Dice

Dice are an object type in Tabletop Playground. When you pick up and throw dice, they get a random spin and every player gets a notification with what was rolled once thrown dice come to rest. When you drop dice without throwing them, they behave as generic objects. Rotating a picked up die cycles through each face pointing up. You can also roll dice without picking them up by pressing the object action button.

Dice also have special tooltips: when hovering a single die, the tooltip will show which face is up. When multiple dice are selected, the tooltip shows how often each face is up and the sum of all faces. For custom dice, faces can also have names instead of numbers. The names are included in the tooltip, but not counted towards the sum.

Texture Maps

If you want to create custom dice using the default models and your own textures, here are sample images that show where the faces of the dice are mapped to the texture: Dice UVs. If you want to modify the standard normal maps and extra maps, you can find them here: Dice_Textures.

Face Directions

If you need not just a custom image for your dice, but a custom shape, you can import your own 3D model. For the tooltips and dice roll messages, the game needs to know where the dice faces on your custom model are, as well as their names and numbers. You can set up the faces in the editor. Each face direction is a vector: it should be the direction from the center of the model to the center of the respective face. You can visualize the face directions by clicking on the eye icon on the dice editor pane.

Card holders

Card holders are an object type in Tabletop Playground. A card holder can contain a number of cards. When dropping a new card onto a card holder, the existing cards move to show where the new card will be put.

Card holders can be ownerless, or have a single player as owner. If they have an owner, all cards on the holder with their front face up are only visible to the owning player, other players just see a grey blur. Cards with their back face up are shown to all players.

Single cards or small card stacks can be put into card holders, as long as the capacity limit isn’t reached: card holders have a maximum number of cards that they can hold.

Card holders have two custom properties:
Take Cards: Determines whether only the owning player can take cards from the holder.
Owner: The player color that owns the card holder. Can be set to no player.

Cards

Cards are an object type in Tabletop Playground. Card objects can represent playing cards, tiles, or tokens. They have several properties that distinguish them from generic objects: Cards can be stacked – if you drop a card onto another card or stack of the same shape and size, both will get combined into a stack. You can take the top card from a stack by dragging it off. If you want to take a whole stack, click on it and hold until you pick up the stack.

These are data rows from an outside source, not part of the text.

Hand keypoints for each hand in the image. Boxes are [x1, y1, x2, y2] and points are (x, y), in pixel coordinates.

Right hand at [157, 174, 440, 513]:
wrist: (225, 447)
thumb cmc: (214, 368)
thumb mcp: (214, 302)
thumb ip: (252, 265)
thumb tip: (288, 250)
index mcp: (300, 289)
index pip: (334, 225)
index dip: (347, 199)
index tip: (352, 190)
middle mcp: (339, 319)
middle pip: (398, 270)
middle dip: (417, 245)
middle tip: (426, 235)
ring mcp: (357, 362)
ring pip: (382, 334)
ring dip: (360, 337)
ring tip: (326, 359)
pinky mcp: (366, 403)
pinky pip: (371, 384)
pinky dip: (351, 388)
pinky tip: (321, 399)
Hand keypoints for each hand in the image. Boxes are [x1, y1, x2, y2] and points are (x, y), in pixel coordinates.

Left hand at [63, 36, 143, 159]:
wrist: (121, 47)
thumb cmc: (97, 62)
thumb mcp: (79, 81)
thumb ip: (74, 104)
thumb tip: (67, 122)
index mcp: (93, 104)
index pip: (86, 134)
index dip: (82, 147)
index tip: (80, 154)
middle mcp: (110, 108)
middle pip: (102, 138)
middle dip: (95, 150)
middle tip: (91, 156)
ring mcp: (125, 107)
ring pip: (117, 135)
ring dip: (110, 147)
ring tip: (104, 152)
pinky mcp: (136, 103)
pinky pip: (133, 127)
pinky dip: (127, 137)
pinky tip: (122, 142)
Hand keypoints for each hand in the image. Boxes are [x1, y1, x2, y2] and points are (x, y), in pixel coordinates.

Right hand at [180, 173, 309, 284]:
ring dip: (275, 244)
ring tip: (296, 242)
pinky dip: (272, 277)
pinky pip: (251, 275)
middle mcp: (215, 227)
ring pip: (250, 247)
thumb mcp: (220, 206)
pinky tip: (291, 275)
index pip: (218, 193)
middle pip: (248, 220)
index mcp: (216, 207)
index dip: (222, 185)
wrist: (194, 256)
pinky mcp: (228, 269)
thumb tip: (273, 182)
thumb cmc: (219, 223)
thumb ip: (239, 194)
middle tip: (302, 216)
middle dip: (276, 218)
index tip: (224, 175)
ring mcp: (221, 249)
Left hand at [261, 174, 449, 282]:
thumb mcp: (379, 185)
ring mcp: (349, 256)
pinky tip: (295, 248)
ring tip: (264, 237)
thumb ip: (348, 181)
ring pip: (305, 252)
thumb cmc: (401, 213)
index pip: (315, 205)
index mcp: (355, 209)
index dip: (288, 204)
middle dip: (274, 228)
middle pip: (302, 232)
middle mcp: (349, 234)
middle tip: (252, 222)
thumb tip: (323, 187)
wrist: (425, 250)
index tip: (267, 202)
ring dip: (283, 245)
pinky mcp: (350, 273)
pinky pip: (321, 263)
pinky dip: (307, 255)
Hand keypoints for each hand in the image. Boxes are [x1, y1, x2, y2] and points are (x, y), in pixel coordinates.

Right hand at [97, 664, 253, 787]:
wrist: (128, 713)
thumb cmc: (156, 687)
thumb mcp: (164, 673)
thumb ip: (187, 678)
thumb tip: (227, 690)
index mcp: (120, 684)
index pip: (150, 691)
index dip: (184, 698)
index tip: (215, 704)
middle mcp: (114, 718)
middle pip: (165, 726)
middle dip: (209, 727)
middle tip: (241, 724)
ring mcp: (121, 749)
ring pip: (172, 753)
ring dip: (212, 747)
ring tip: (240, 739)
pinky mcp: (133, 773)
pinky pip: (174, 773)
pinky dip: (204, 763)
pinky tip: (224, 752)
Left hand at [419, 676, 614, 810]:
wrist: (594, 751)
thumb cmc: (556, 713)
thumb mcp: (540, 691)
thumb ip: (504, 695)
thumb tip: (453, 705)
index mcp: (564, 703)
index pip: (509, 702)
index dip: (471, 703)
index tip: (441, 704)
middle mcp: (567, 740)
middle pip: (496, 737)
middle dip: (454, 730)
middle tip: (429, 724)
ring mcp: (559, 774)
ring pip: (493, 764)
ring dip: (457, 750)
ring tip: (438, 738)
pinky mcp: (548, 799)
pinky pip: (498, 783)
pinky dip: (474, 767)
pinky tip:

While you hold a card, its face isn’t visible to other players (they will only see a grey blur). To prevent cheating, the card front face is not visible for yourself either while you hold a card with its back face up. Cards can also be used with card holders, and their faces can be hidden from players that aren’t the owner of the card holder.

Card stacks have two custom context actions:
Shuffle: Randomly shuffles the cards in the stack.
Deal: Gives out a card to each card holder present in the game.
Split: Brings up a window that allows you to split the stack in different ways

Texture Map

If you want to create your own textures for card shapes other than square (which always uses up the whole texture), here are the exact shapes that are used. Since the rounded edges of the rounded style get distorted by strong scaling, there are three different shapes: The regular ones for cards that are relatively square, a high variant for cards where the height divided by the width is at least 1.17 (like standard 6 cm by 9 cm playing cards), and a wide on for cards with width / height < 0.86.

Rounded Regular
Rounded High
Rounded Wide
Round
Hexagonal

Generic objects

Generic objects do not have special behaviors. Most objects in a board game such as pieces or boards can be represented as generic objects.